[Collection entries]
»»

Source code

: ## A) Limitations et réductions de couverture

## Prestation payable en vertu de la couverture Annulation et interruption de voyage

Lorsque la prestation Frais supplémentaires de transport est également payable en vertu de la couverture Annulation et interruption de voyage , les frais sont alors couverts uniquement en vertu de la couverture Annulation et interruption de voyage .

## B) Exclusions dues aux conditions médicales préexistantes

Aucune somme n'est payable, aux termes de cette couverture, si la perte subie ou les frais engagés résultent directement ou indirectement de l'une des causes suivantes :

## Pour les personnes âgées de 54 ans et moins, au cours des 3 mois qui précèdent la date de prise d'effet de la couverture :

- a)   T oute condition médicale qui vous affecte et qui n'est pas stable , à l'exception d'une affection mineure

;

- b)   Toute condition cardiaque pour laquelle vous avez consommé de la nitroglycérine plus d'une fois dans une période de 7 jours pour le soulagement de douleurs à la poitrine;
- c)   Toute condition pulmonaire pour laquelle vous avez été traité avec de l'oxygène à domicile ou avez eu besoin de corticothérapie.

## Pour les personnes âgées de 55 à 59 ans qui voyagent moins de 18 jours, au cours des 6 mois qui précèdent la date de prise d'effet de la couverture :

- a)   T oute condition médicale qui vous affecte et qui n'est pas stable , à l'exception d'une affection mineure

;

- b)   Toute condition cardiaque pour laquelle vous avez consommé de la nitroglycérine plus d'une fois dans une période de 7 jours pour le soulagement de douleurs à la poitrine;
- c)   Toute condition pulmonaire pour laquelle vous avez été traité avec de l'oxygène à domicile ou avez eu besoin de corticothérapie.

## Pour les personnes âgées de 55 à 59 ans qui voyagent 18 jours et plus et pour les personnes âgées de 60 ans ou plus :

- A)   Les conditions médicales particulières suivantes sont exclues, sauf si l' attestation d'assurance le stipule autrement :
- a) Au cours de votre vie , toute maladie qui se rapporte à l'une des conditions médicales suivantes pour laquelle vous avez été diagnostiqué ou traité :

««

◆ **Activity**:
Return every entry exactly; no line may be missing.

◆ **Task solution**:
Source code

: ## A) Limitations et réductions de couverture

## Prestation payable en vertu de la couverture Annulation et interruption de voyage

Lorsque la prestation Frais supplémentaires de transport est également payable en vertu de la couverture Annulation et interruption de voyage , les frais sont alors couverts uniquement en vertu de la couverture Annulation et interruption de voyage .

## B) Exclusions dues aux conditions médicales préexistantes

Aucune somme n'est payable, aux termes de cette couverture, si la perte subie ou les frais engagés résultent directement ou indirectement de l'une des causes suivantes :

## Pour les personnes âgées de 54 ans et moins, au cours des 3 mois qui précèdent la date de prise d'effet de la couverture :

- a)   T oute condition médicale qui vous affecte et qui n'est pas stable , à l'exception d'une affection mineure

;

- b)   Toute condition cardiaque pour laquelle vous avez consommé de la nitroglycérine plus d'une fois dans une période de 7 jours pour le soulagement de douleurs à la poitrine;
- c)   Toute condition pulmonaire pour laquelle vous avez été traité avec de l'oxygène à domicile ou avez eu besoin de corticothérapie.

## Pour les personnes âgées de 55 à 59 ans qui voyagent moins de 18 jours, au cours des 6 mois qui précèdent la date de prise d'effet de la couverture :

- a)   T oute condition médicale qui vous affecte et qui n'est pas stable , à l'exception d'une affection mineure

;

- b)   Toute condition cardiaque pour laquelle vous avez consommé de la nitroglycérine plus d'une fois dans une période de 7 jours pour le soulagement de douleurs à la poitrine;
- c)   Toute condition pulmonaire pour laquelle vous avez été traité avec de l'oxygène à domicile ou avez eu besoin de corticothérapie.

## Pour les personnes âgées de 55 à 59 ans qui voyagent 18 jours et plus et pour les personnes âgées de 60 ans ou plus :

- A)   Les conditions médicales particulières suivantes sont exclues, sauf si l' attestation d'assurance le stipule autrement :
- a) Au cours de votre vie , toute maladie qui se rapporte à l'une des conditions médicales suivantes pour laquelle vous avez été diagnostiqué ou traité :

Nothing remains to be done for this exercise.